= George Henry Bachhoffner =

British scientist (1810-1879)

George Henry Bachhoffner (13 April 1810 – 22 July 1879), was a British scientist, one of the founders of the London Polytechnic Institution, and a lecturer on scientific subjects.

Bachhoffner was a native of London. He married Caroline Derby on 23 July 1834 at St Pancras Old Church.

It was in 1837 that he, in conjunction with a few others, established the Polytechnic, which was intended for a place of popular instruction. Here, he held the position of principal of the department of natural and experimental philosophy until 1855. Afterwards, he became lessee and manager of the Coliseum in the Regent's Park, and there gave lectures similar to the courses he had established at the Polytechnic.

In the later part of his life, he held a post as registrar of births and deaths in Marylebone. Bachhoffner was an inventor and took out several patents for inventions connected with the electric telegraph, gas stoves and oil lamps. He was a member of the London Electrical Society.
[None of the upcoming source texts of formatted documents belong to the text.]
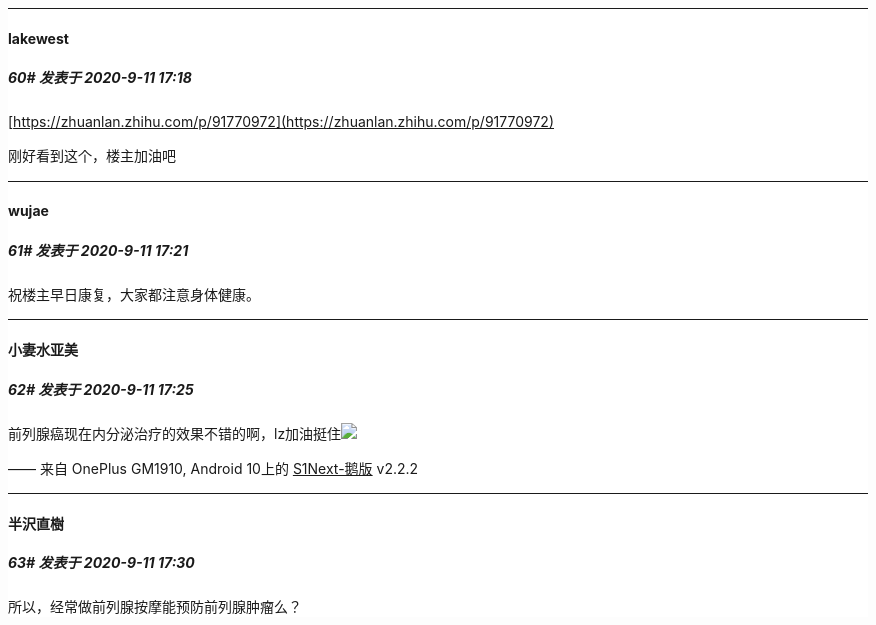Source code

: 





*****

####  lakewest  
##### 60#       发表于 2020-9-11 17:18



[https://zhuanlan.zhihu.com/p/91770972](https://zhuanlan.zhihu.com/p/91770972)


刚好看到这个，楼主加油吧







*****

####  wujae  
##### 61#       发表于 2020-9-11 17:21




祝楼主早日康复，大家都注意身体健康。







*****

####  小妻水亚美  
##### 62#       发表于 2020-9-11 17:25




前列腺癌现在内分泌治疗的效果不错的啊，lz加油挺住<img src="https://static.saraba1st.com/image/smiley/face2017/210.gif" referrerpolicy="no-referrer">


—— 来自 OnePlus GM1910, Android 10上的 [S1Next-鹅版](https://github.com/ykrank/S1-Next/releases) v2.2.2







*****

####  半沢直樹  
##### 63#       发表于 2020-9-11 17:30




所以，经常做前列腺按摩能预防前列腺肿瘤么？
In experiments with an early induction coil in 1837, he found that replacing the solid iron core with a core made of a bundle of parallel iron wires greatly increased the output voltage. As was later discovered, this was because the divided core prevented eddy currents from flowing in the core. Eddy currents, circular electric currents induced in the core by the changing magnetic field, cause power losses. The technique of a "divided" iron core was used in all subsequent transformers, and is still used today in the form of laminated cores in transformers and powdered iron cores in inductors. Bachhoffner can thus be credited with the invention of this method of preventing eddy current losses.